Please keep to the lines below from the one with "## When to see a GP" through the one with "Sjögren's syndrome is caused", and restate them word for word, ends included.
::::
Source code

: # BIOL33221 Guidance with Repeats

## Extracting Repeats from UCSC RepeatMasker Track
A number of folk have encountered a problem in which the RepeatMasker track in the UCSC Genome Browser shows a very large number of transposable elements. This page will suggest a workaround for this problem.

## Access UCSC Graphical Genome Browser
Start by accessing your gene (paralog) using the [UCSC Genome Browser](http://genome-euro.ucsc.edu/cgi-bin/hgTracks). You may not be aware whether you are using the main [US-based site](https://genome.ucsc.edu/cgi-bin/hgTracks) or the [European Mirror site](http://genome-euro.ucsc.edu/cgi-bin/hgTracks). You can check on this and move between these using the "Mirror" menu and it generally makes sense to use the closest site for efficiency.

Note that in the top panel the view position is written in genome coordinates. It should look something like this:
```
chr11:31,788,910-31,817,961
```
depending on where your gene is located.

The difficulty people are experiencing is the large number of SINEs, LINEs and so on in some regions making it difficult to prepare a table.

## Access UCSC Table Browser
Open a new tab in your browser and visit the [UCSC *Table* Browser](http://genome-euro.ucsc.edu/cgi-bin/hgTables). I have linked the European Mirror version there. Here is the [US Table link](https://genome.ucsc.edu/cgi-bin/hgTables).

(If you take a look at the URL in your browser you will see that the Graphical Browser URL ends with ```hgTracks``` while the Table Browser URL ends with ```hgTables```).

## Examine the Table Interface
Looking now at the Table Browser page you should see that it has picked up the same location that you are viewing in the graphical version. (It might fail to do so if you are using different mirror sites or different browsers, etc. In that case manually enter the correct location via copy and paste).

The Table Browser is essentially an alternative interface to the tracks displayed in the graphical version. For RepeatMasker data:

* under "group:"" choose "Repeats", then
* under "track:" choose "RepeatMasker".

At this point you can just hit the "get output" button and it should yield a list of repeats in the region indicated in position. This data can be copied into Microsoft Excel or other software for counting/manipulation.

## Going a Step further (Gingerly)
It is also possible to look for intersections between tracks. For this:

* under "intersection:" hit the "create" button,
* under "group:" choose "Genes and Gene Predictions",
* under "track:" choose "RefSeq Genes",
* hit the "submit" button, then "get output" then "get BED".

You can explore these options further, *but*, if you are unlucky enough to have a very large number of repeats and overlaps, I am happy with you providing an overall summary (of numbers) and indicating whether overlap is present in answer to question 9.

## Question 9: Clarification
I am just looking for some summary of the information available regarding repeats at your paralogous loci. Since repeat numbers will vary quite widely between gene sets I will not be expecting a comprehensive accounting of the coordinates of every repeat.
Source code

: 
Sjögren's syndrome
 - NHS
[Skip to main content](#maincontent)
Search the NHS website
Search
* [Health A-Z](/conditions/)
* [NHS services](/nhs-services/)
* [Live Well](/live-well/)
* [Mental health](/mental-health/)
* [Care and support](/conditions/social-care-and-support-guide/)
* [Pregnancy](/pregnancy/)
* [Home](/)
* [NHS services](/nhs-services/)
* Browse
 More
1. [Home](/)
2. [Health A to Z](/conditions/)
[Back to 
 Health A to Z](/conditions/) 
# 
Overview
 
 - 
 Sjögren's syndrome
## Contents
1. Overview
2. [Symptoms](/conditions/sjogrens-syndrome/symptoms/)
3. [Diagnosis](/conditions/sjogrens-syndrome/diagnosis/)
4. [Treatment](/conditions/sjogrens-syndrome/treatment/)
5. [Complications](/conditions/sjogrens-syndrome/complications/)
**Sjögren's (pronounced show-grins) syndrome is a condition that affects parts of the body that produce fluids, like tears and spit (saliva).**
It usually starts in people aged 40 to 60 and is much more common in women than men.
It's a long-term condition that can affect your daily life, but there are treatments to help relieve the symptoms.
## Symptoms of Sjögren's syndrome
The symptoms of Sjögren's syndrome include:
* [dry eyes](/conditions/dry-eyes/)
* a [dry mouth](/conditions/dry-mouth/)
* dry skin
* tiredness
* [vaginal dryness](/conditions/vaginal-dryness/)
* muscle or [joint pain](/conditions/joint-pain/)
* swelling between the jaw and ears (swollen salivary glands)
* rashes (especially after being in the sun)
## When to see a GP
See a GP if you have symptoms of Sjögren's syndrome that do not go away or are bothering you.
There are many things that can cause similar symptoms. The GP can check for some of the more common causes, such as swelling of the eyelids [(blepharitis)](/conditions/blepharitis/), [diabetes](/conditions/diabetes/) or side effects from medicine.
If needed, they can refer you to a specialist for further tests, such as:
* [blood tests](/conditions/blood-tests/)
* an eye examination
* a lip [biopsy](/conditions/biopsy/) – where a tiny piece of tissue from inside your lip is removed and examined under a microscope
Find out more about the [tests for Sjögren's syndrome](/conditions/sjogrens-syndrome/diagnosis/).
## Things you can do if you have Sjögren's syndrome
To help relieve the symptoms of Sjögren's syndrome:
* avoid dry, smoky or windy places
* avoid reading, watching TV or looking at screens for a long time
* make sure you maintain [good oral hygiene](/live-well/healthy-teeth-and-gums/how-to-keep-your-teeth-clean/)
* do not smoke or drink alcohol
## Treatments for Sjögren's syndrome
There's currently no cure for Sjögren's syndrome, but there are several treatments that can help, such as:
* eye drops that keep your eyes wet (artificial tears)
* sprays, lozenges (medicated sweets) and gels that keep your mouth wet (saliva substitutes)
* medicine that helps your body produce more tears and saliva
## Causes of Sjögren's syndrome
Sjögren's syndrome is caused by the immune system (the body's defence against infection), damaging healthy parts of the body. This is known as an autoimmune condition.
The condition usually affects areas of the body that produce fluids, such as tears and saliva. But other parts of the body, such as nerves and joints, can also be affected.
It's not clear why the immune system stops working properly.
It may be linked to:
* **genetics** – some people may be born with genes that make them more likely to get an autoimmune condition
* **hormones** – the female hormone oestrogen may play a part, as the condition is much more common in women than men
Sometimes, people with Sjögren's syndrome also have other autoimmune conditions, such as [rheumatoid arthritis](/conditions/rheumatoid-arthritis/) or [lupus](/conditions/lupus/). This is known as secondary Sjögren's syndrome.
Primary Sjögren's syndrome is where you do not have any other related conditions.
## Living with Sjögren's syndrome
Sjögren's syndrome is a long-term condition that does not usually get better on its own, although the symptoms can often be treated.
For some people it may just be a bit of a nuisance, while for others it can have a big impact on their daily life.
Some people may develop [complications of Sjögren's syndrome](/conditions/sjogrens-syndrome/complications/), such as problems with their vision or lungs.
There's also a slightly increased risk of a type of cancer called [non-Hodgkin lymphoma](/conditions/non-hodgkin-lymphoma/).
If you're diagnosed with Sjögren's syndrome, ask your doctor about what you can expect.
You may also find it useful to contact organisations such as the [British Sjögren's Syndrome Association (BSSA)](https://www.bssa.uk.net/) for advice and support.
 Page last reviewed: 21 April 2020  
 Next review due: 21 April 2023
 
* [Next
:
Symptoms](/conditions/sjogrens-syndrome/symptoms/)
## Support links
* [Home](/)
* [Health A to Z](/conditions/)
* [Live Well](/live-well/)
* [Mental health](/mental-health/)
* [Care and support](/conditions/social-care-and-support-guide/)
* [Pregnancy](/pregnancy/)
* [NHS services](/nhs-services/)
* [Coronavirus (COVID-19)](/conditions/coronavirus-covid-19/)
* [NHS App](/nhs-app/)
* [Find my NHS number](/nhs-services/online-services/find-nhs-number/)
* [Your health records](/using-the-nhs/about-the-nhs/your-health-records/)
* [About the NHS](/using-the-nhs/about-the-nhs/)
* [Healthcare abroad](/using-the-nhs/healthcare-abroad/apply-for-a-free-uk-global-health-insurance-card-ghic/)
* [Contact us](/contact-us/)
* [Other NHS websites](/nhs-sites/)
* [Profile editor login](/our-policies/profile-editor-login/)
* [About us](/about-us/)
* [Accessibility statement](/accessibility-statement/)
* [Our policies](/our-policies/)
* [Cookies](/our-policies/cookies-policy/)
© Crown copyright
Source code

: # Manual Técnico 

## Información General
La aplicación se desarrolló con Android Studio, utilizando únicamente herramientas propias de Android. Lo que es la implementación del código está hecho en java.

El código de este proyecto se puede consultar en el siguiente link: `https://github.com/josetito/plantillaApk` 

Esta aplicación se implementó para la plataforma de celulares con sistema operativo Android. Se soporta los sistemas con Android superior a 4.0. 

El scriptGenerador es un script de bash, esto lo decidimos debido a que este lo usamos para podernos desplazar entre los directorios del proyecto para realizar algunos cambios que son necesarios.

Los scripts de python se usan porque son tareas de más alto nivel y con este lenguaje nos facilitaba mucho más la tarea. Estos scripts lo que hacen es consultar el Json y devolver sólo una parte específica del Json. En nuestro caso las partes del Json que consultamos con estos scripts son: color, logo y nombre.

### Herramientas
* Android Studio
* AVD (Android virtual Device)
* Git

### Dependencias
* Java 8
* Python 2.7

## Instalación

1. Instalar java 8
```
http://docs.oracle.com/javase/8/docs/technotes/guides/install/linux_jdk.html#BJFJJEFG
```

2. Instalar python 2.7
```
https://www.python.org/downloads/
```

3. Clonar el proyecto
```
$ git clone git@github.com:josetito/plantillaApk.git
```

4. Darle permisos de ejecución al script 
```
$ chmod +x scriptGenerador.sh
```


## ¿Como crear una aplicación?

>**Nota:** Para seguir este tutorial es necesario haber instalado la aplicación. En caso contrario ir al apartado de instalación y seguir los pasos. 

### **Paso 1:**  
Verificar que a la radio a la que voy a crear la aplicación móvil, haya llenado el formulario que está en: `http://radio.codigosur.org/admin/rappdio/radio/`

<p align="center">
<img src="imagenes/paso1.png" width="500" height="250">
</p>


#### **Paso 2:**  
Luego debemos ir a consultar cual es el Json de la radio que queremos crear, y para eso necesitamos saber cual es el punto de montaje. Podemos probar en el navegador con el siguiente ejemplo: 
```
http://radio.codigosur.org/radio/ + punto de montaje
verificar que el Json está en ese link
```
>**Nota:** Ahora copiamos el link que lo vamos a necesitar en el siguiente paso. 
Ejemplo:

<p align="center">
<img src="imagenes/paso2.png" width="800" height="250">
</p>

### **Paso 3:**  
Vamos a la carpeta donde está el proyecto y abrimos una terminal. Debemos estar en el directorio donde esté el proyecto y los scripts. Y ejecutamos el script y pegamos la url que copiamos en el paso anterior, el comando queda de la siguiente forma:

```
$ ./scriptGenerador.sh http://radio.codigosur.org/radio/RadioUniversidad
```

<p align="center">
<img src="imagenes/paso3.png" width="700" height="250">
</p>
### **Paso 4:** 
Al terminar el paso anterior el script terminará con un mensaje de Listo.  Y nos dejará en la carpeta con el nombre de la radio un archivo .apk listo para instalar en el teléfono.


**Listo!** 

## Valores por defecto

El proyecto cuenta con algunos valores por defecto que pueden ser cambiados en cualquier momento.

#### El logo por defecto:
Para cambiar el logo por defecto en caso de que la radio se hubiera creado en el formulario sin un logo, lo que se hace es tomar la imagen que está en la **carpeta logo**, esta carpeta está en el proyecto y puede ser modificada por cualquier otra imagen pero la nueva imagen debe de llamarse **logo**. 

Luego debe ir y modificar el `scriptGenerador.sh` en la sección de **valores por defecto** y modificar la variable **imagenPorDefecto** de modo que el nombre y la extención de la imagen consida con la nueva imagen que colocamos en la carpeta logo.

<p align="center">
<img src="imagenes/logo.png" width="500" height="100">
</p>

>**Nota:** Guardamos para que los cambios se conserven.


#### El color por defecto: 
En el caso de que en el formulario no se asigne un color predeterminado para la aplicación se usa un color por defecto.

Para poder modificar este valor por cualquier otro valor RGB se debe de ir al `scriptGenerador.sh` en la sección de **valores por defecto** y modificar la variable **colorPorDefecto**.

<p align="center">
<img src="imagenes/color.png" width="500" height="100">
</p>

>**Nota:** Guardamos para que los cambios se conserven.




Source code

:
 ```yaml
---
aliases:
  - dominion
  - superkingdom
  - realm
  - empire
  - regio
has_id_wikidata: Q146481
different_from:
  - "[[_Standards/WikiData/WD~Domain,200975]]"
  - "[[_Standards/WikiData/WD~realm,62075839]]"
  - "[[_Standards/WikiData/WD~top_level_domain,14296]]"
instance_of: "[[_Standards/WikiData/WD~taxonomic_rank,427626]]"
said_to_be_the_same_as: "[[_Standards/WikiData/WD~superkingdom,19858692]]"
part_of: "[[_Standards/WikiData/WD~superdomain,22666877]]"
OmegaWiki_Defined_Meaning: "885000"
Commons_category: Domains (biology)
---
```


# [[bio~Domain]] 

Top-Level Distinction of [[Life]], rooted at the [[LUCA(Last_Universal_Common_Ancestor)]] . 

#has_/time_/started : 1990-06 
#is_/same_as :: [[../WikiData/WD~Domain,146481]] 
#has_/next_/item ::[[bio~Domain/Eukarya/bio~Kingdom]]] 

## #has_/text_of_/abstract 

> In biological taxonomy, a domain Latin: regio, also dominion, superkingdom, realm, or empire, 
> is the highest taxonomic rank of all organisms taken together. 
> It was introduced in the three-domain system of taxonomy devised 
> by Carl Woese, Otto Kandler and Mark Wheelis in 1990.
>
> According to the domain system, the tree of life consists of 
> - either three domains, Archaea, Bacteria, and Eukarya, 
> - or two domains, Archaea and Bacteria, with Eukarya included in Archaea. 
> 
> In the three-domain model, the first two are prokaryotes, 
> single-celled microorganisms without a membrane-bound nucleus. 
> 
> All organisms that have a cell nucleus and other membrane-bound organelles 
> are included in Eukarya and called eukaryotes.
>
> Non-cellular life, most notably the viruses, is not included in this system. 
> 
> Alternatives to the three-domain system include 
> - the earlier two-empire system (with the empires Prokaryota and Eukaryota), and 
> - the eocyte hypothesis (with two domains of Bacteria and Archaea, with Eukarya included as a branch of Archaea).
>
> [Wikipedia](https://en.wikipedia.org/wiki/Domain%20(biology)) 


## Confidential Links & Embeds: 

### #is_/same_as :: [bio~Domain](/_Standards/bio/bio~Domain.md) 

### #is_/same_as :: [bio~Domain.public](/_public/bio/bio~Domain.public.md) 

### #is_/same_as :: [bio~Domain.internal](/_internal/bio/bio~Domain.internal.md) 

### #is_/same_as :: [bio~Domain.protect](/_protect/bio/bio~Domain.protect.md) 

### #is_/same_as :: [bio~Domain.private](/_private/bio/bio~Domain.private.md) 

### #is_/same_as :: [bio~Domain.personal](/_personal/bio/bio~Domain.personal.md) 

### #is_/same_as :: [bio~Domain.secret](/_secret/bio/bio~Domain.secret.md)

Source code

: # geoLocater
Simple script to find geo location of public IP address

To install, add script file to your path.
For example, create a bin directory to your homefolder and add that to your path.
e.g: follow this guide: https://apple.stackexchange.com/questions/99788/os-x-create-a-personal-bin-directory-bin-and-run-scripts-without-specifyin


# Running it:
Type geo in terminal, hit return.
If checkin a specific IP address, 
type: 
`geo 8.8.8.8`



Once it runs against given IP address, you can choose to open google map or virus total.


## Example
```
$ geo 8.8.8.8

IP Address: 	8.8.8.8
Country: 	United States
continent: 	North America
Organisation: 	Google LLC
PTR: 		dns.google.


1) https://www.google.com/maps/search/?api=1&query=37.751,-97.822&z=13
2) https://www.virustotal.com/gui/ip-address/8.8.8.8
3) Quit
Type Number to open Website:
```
::::
**ANSWER BOX**
## When to see a GP
See a GP if you have symptoms of Sjögren's syndrome that do not go away or are bothering you.
There are many things that can cause similar symptoms. The GP can check for some of the more common causes, such as swelling of the eyelids [(blepharitis)](/conditions/blepharitis/), [diabetes](/conditions/diabetes/) or side effects from medicine.
If needed, they can refer you to a specialist for further tests, such as:
* [blood tests](/conditions/blood-tests/)
* an eye examination
* a lip [biopsy](/conditions/biopsy/) – where a tiny piece of tissue from inside your lip is removed and examined under a microscope
Find out more about the [tests for Sjögren's syndrome](/conditions/sjogrens-syndrome/diagnosis/).
## Things you can do if you have Sjögren's syndrome
To help relieve the symptoms of Sjögren's syndrome:
* avoid dry, smoky or windy places
* avoid reading, watching TV or looking at screens for a long time
* make sure you maintain [good oral hygiene](/live-well/healthy-teeth-and-gums/how-to-keep-your-teeth-clean/)
* do not smoke or drink alcohol
## Treatments for Sjögren's syndrome
There's currently no cure for Sjögren's syndrome, but there are several treatments that can help, such as:
* eye drops that keep your eyes wet (artificial tears)
* sprays, lozenges (medicated sweets) and gels that keep your mouth wet (saliva substitutes)
* medicine that helps your body produce more tears and saliva
## Causes of Sjögren's syndrome
Sjögren's syndrome is caused by the immune system (the body's defence against infection), damaging healthy parts of the body. This is known as an autoimmune condition.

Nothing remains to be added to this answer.